======== Task data

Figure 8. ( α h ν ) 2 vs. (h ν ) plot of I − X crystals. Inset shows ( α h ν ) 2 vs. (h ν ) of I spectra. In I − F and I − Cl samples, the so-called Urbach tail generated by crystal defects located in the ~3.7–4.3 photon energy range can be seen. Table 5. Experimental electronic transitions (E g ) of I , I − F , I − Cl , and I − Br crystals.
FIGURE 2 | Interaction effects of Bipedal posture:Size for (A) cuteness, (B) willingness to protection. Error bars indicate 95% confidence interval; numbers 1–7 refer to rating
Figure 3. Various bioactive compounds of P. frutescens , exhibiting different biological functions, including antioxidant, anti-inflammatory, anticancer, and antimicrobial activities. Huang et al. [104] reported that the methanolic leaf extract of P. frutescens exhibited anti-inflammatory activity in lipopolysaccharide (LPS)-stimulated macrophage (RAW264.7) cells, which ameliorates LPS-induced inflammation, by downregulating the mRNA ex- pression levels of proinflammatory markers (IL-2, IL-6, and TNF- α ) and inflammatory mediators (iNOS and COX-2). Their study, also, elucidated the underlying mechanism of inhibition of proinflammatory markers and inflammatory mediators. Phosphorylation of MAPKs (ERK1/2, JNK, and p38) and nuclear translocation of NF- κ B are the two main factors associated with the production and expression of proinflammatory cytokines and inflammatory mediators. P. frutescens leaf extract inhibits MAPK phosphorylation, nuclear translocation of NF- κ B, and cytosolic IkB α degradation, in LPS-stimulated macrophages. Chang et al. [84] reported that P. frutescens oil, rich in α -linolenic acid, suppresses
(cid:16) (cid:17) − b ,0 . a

================
======== Task data

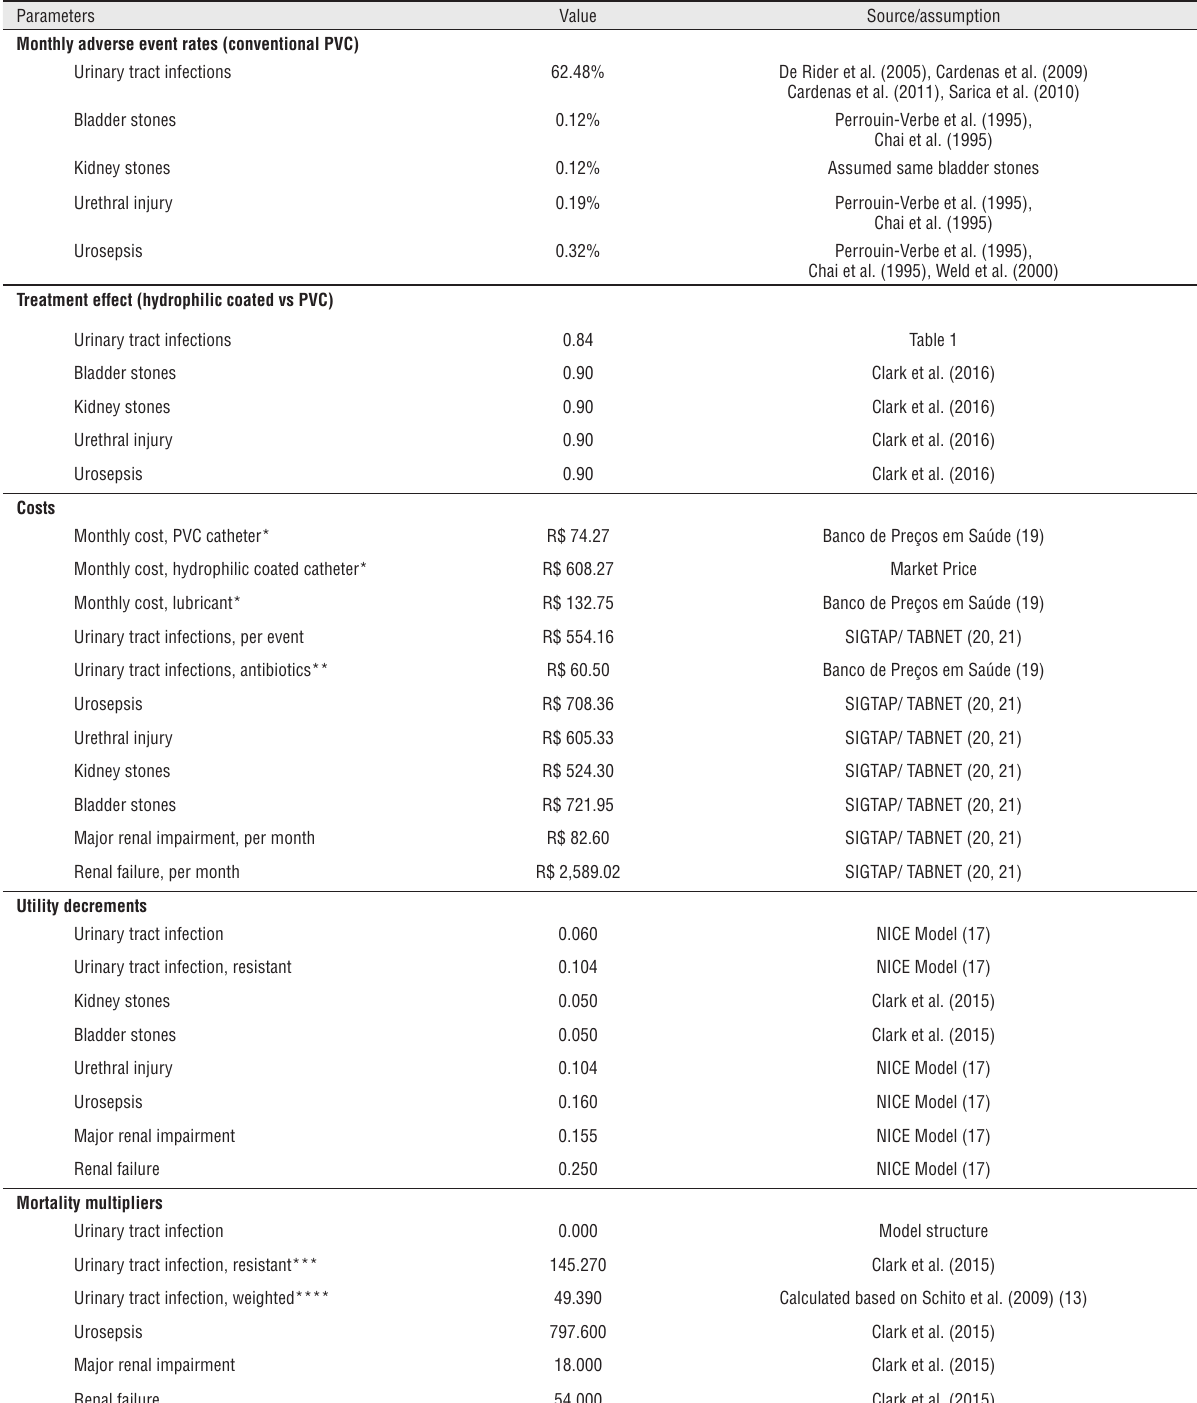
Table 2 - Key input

================
======== Task data

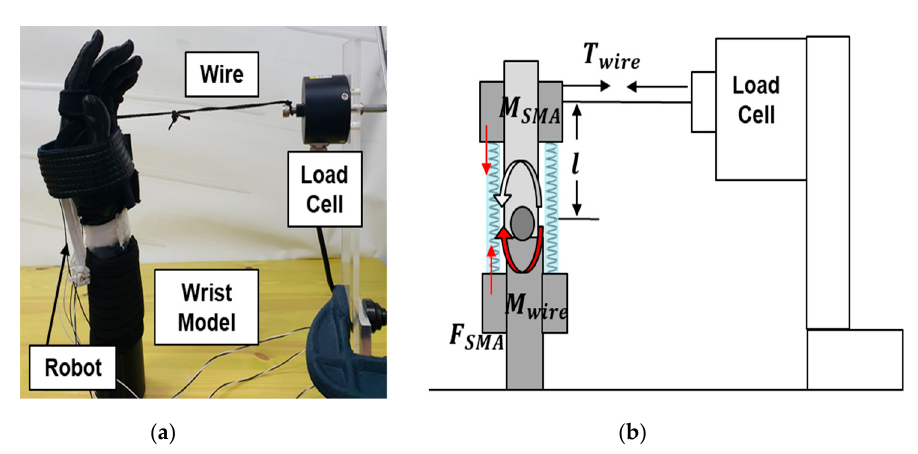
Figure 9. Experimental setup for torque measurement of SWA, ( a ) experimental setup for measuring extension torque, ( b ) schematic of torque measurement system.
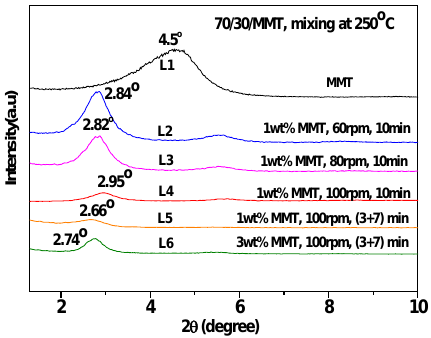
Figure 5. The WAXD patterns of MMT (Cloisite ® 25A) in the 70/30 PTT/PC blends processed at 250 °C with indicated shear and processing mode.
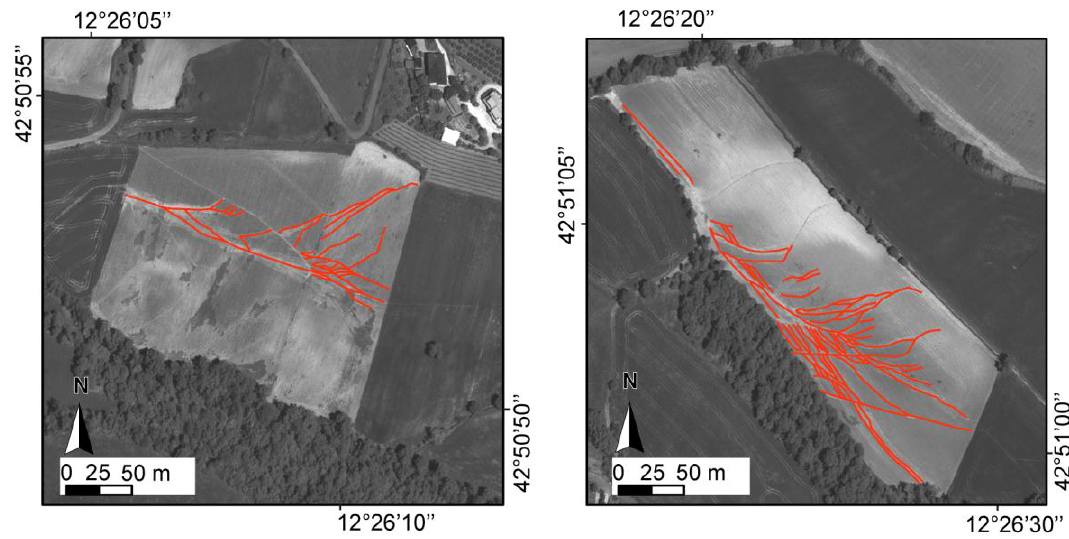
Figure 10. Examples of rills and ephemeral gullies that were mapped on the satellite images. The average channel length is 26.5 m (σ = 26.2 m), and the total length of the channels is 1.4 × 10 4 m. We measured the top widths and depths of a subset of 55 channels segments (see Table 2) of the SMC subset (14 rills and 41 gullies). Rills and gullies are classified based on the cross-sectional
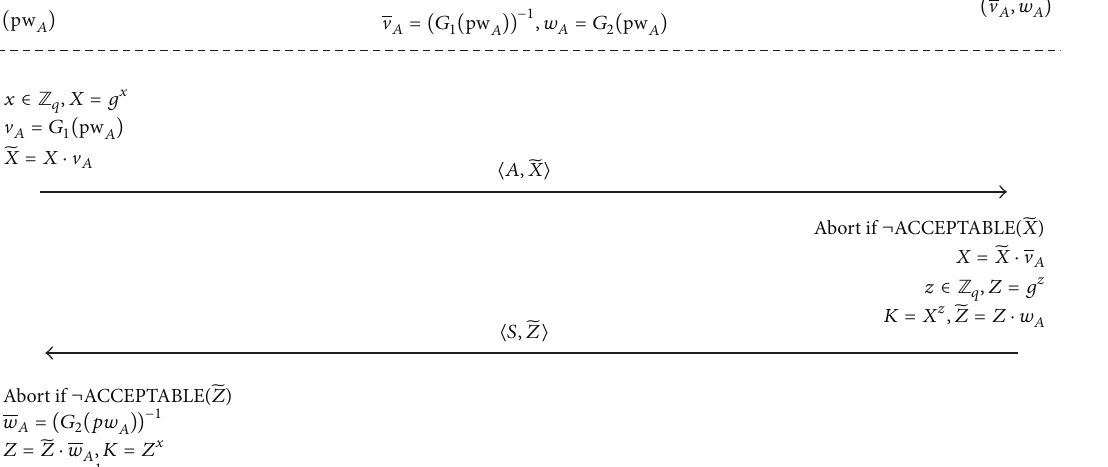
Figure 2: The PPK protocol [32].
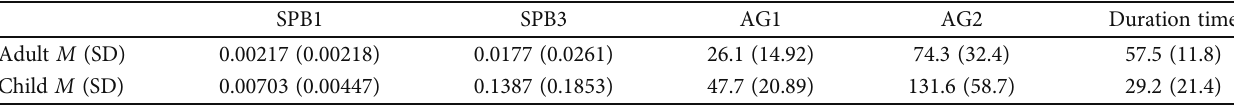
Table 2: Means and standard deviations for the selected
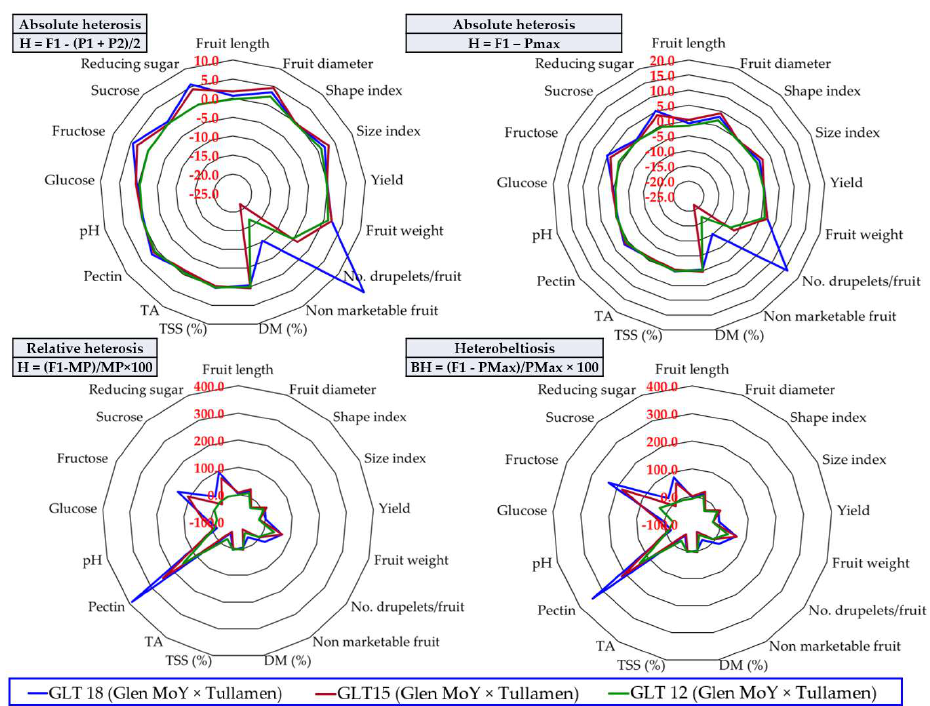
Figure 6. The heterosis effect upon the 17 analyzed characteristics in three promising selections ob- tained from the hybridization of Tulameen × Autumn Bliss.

================

> Directions for this task
A verbatim transcription is needed of the lines above, starting at the line with "Figure 8. ( α" and ending at the line with "FIGURE 2 | Interaction", both included, and of nothing else.

> Reply
Figure 8. ( α h ν ) 2 vs. (h ν ) plot of I − X crystals. Inset shows ( α h ν ) 2 vs. (h ν ) of I spectra. In I − F and I − Cl samples, the so-called Urbach tail generated by crystal defects located in the ~3.7–4.3 photon energy range can be seen. Table 5. Experimental electronic transitions (E g ) of I , I − F , I − Cl , and I − Br crystals.
FIGURE 2 | Interaction effects of Bipedal posture:Size for (A) cuteness, (B) willingness to protection. Error bars indicate 95% confidence interval; numbers 1–7 refer to rating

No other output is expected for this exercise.